Wann gilt Doppelbesteuerungspflicht?
Fragestellung
Ein Bekannter von mir (türkischer Staatsbürger, lebt seit über 30 Jahren in Deutschland und auch voll steuerpflichtig) hat im Jahr 2002 ein Grundstück in der Türkei erworben. Das Grundstück wurde Anfang 2015 mit Gewinn veräußert. Die Zahlung erfolgte per Banküberweisung auf sein Konto bei einer türkischen Bank in der Türkei. Das Grundstück wurde nicht bewirtschaftet und folglich gab es keine Einnahmen. Der Veräußerungsgewinn ist in der Türkei steuerfrei, da die Haltefrist 5 Jahre beträgt und die Veräußerung nach Ablauf dieser Frist erfolgte.
Nun möchte er den Erlös aus dem Verkauf für den Erwerb einer Immobilie in Deutschland verwenden.
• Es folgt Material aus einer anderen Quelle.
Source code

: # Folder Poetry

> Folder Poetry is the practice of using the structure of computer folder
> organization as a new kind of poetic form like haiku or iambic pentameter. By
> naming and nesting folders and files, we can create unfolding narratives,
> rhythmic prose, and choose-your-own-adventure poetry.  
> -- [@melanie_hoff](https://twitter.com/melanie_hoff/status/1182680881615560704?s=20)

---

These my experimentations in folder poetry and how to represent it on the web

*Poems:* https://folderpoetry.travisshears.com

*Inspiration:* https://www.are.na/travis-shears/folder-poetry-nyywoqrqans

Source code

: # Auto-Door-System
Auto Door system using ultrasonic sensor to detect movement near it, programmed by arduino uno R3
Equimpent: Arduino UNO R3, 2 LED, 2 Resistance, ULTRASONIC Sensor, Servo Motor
Der neuerliche Erwerb soll durch eine noch zu gründende GmbH, deren einziger Anteilseigner und Geschäftsführer er sein soll, erfolgen. Nach dem Erwerb wird das Finanzamt möglicherweise Auskunft über die Mittelherkunft verlangen. Im Übrigen ist er in geordneten finanziellen Verhältnissen und seit 2007 im Besitz einer selbst bewohnten Immobilie.
1. Wie weit reicht die Auskunftspflicht bzw. wie weit rückwirkend werden die wirtschaftlichen Verhältnisse vom Finanzamt verprobt: etwa 10 Jahre zurück, nämlich bis 2005?
2. Verlangt Finanzamt Auskunft über die wirtschaftlichen Verhältnisse vor 2005 bzw. gezielt über die Mittelherkunft für den ursprünglichen Grundstückserwerb im Jahr 2002?
3. Ich gehe davon aus, dass der Grundstücksverkauf in 2015 dem Finanzamt in Deutschland nicht angezeigt bzw. in der Einkommenssteuererklärung nicht angegeben werden muss. Oder doch?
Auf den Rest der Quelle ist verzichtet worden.